On the plus side it turns out many of my ideas weren’t mine alone, and most have since become reality for other people, i.e. those who did take that extra step and put them into action. This post is largely testament to what I didn’t do, and what others did.

Idea #1: Incubation Centre
Date: March 2008
Status: Not executed

There always seemed to be some new Centre or other going up during my two years at Stanford, and I wondered how great it would be to have one dedicated to appropriate technologies, and I briefly blogged about it in March 2008. Of course, Stanford wouldn’t have been the best place for this given the cost, so the idea slowly evolved from my crude mock-up (above) to something a little more eco-friendly based in rural Cambridgeshire. I’d still love to pursue this idea, but given the growing number of innovation hubs appearing around the world, maybe the chance has gone.

Idea #2: Mobile Sensing
Date: June 2005
Status: Not executed

On 8th June 2005, the idea for a Mobile Environmental Monitoring Device was born. MEMD would:

“… gather environmental information as people move through their landscapes. Indicators such as temperature, air quality, CO2 levels and air pressure would be recorded along with a fix on each location. For the first time individuals will be able to monitor their own exposure to local, relevant environmental hazards”

Manufacturers such as Nokia began pushing their own concepts a couple of years later, and today mobile sensing with mobile devices is nothing new. I originally blogged about MEMD – another idea whose time has passed – in more detail here.

Idea #3: SMS Competition
Date: September 2007
Status: Executed

This is one idea which was executed, in September 2007 to be precise. Its purpose was to encourage NGOs to think about how they might apply text messaging to their social change work, and the prize for coming up with something innovative was a laptop, phones, modems and cash – everything they’d need to put their idea into practice, in fact. We have been planning to run an adapted version again, but with so many mobile and ICT4D competitions around these days, we’re hesitant. NGOs have more important work to do than spend all their time trying to win things. More on nGOmobile here.

Idea #4: Mobile Payments
Date: September 2003
Status: Not executed

On 1st September, 2003 – during a field trip to South Africa and Mozambique – I put together a diagram showing how someone might pay for a newspaper using their mobile phone. Mobile payments are nothing new today, but back then very little was happening. If I’d ever wanted to be rich, this might have been the idea I should have stuck with, not that I’d ever have been able to make it happen. Further details on a blog post here.

Idea #5: Messaging Hub
: October 2005
: Executed

FrontlineSMS is one thing I did develop and stick with, although it was touch and go on more than one occasion. A seed of an idea during a series of trips to Kruger National Park in 2003/2004, FrontlineSMS became the first text messaging hub aimed at grassroots non-profits when it was released in October 2005. For the full story, check out this article – “And Then Came The Nigerian Elections” – from the Spring/Fall 2007 edition of the Stanford Journal of African Studies [PDF].

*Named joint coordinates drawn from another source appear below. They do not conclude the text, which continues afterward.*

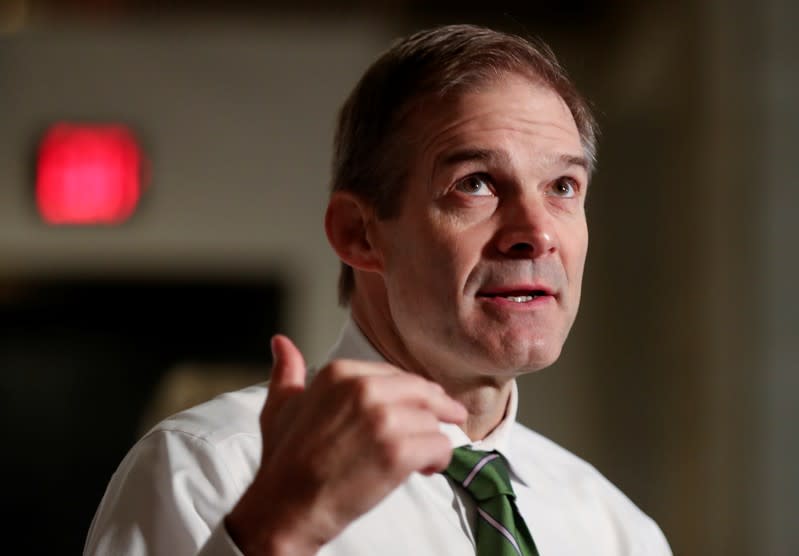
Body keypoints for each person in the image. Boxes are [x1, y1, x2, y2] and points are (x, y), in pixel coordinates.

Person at [85, 24, 672, 556]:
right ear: (358, 233)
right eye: (475, 183)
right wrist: (276, 534)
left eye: (563, 187)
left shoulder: (618, 531)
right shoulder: (210, 469)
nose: (537, 232)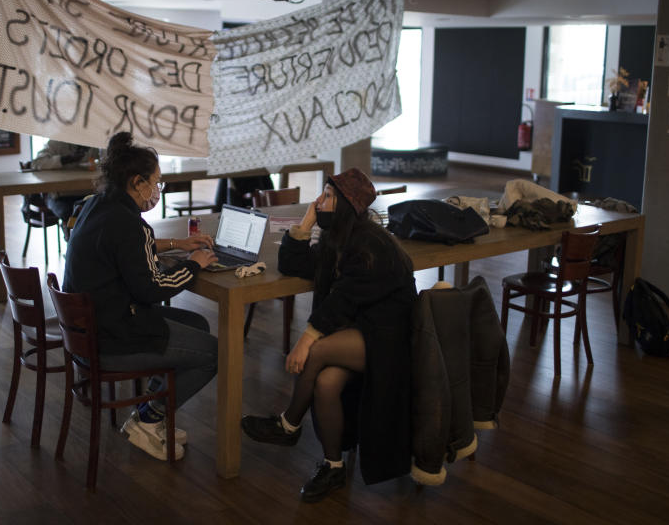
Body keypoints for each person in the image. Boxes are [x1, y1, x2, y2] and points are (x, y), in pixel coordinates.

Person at [241, 167, 417, 502]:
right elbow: (295, 265)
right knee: (325, 384)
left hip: (390, 337)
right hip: (360, 331)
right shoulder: (339, 238)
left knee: (317, 351)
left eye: (328, 196)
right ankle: (333, 466)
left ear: (348, 206)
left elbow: (344, 298)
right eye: (323, 194)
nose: (319, 201)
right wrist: (305, 225)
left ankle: (288, 425)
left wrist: (305, 340)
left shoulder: (370, 243)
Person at [62, 131, 218, 461]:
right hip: (113, 338)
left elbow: (128, 249)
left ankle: (149, 412)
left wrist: (178, 245)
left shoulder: (97, 206)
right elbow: (152, 288)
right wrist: (194, 264)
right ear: (137, 182)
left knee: (197, 324)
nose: (158, 190)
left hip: (89, 331)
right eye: (156, 182)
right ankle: (150, 417)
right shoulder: (129, 224)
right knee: (214, 353)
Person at [28, 139, 100, 226]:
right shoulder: (56, 143)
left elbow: (104, 159)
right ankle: (72, 234)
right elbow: (36, 163)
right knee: (72, 212)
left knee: (103, 211)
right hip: (60, 196)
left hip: (87, 193)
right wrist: (64, 160)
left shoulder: (91, 143)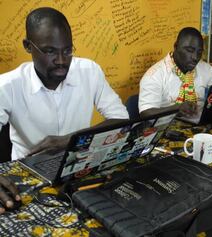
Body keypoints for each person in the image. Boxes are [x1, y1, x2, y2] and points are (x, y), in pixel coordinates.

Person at [0, 7, 128, 213]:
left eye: (67, 50)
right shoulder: (7, 86)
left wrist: (73, 139)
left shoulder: (90, 71)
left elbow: (121, 120)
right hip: (30, 175)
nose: (61, 60)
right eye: (50, 51)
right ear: (27, 46)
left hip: (80, 168)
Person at [138, 27, 212, 119]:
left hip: (197, 124)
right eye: (189, 50)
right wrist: (176, 108)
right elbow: (145, 113)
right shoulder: (155, 75)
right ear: (176, 46)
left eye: (199, 52)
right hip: (165, 127)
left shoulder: (204, 68)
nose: (195, 57)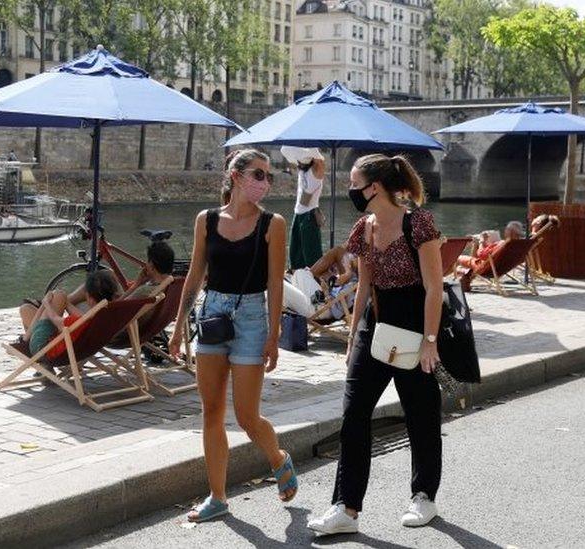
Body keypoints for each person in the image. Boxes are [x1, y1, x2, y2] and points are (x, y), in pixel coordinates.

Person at [308, 154, 445, 535]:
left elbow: (434, 288)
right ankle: (346, 509)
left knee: (421, 413)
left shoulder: (418, 224)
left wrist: (430, 340)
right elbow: (365, 286)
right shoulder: (363, 228)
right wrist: (353, 337)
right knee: (354, 414)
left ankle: (424, 496)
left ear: (374, 187)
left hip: (415, 324)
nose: (350, 189)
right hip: (376, 323)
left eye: (354, 183)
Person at [168, 148, 296, 523]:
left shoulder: (273, 223)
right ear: (235, 176)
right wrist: (178, 325)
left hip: (253, 319)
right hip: (212, 316)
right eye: (259, 174)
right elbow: (194, 276)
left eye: (268, 177)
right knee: (210, 411)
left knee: (246, 416)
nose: (265, 183)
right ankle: (218, 497)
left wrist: (274, 335)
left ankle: (277, 458)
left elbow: (275, 284)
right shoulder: (206, 220)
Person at [19, 270, 120, 364]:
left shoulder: (77, 320)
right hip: (72, 346)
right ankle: (26, 338)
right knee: (27, 308)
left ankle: (25, 339)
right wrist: (65, 302)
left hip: (42, 348)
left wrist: (46, 304)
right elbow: (80, 317)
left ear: (89, 298)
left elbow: (55, 319)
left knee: (33, 305)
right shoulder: (104, 315)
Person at [282, 146, 326, 269]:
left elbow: (320, 160)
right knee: (295, 253)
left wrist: (310, 147)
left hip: (310, 214)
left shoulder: (316, 170)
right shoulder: (303, 170)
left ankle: (316, 280)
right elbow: (284, 150)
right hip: (298, 214)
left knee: (312, 256)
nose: (299, 162)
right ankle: (295, 276)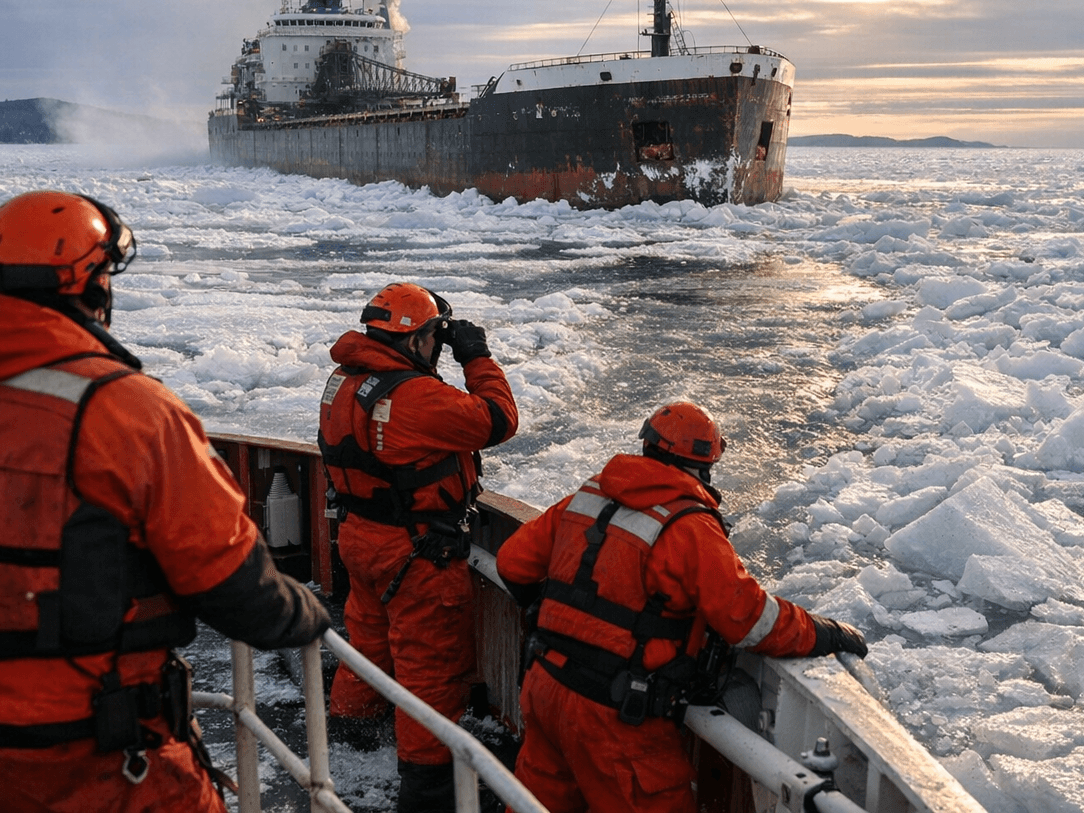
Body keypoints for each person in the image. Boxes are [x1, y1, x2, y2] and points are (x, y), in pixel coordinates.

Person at [0, 191, 330, 813]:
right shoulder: (130, 412)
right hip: (97, 770)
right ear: (92, 285)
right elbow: (238, 592)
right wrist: (309, 616)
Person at [495, 401, 869, 813]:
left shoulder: (586, 499)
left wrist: (558, 619)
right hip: (617, 719)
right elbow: (749, 620)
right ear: (703, 466)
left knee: (536, 804)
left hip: (547, 686)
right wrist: (822, 631)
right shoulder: (689, 525)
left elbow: (512, 564)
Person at [319, 282, 518, 813]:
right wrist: (475, 355)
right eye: (434, 336)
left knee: (368, 639)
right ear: (415, 338)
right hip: (418, 553)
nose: (437, 347)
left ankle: (353, 734)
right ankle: (427, 787)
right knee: (431, 668)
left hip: (362, 537)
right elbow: (498, 419)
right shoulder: (414, 396)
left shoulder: (345, 380)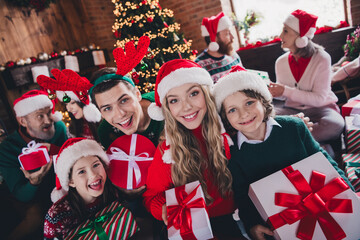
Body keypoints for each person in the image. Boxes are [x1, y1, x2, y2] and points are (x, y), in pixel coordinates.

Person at [212, 68, 354, 240]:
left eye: (249, 102)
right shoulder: (233, 154)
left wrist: (350, 193)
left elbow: (326, 163)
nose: (244, 114)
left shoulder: (294, 127)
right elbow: (243, 197)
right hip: (281, 226)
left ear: (263, 100)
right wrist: (251, 225)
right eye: (232, 110)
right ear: (225, 118)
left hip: (326, 207)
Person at [143, 59, 246, 239]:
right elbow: (151, 196)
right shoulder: (167, 153)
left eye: (193, 93)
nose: (186, 106)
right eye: (174, 100)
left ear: (206, 93)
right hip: (194, 228)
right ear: (167, 108)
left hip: (240, 217)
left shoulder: (230, 127)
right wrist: (163, 208)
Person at [269, 9, 344, 145]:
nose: (280, 35)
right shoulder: (281, 62)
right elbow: (283, 96)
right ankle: (318, 145)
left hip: (322, 109)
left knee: (335, 124)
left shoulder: (322, 59)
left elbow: (319, 99)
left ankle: (299, 142)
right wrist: (273, 91)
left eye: (286, 31)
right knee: (268, 119)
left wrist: (284, 90)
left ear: (301, 37)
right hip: (292, 110)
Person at [0, 89, 67, 239]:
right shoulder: (7, 149)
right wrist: (33, 182)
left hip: (60, 186)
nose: (48, 120)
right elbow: (19, 194)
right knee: (35, 216)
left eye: (49, 112)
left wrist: (55, 150)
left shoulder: (59, 128)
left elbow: (69, 157)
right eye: (39, 116)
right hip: (30, 197)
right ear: (23, 121)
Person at [44, 137, 138, 239]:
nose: (93, 175)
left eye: (96, 165)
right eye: (81, 171)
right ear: (71, 181)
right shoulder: (57, 216)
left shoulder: (113, 192)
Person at [37, 69, 102, 141]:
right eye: (66, 104)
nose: (68, 109)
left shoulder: (102, 121)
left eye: (72, 103)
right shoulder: (75, 126)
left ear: (83, 102)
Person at [195, 11, 244, 83]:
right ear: (214, 38)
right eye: (227, 34)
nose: (232, 37)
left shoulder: (234, 56)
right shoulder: (199, 66)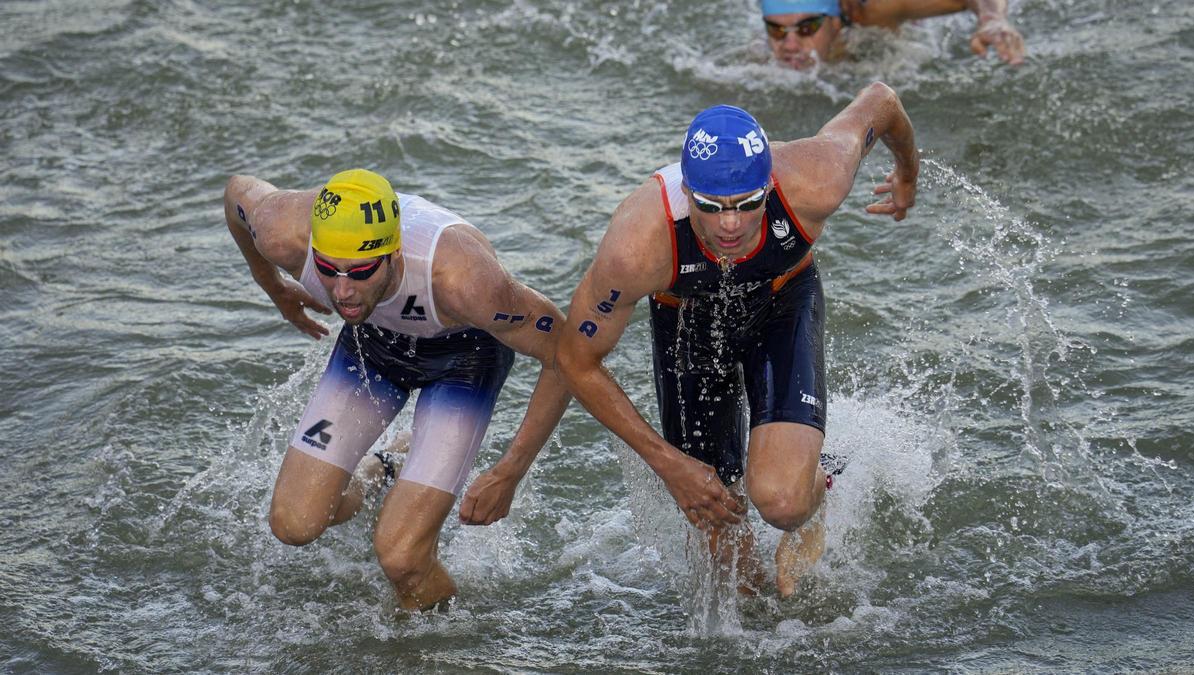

So, what lessons could I draw from what’s happened with my ‘Top Five Ideas’? Well, FrontlineSMS has been a fascinating journey, and sticking with that has clearly been the right thing to do. If I’d have tried to see out all of my ideas then I may well have let it slip, and ended up doing a lot of things fairly well rather than one thing very well. As my near-eight years in mobile have taught me – over and above anything else – focus is key. Swami Vivekananda, an Indian spiritual leader, sums this up better than I ever could. Take note:

“Take up one idea. Make that one idea your life – think of it, dream of it, live on that idea. Let the brain, muscles, nerves, every part of your body, be full of that idea, and just leave every other idea alone. This is the way to success, that is way great spiritual giants are produced”.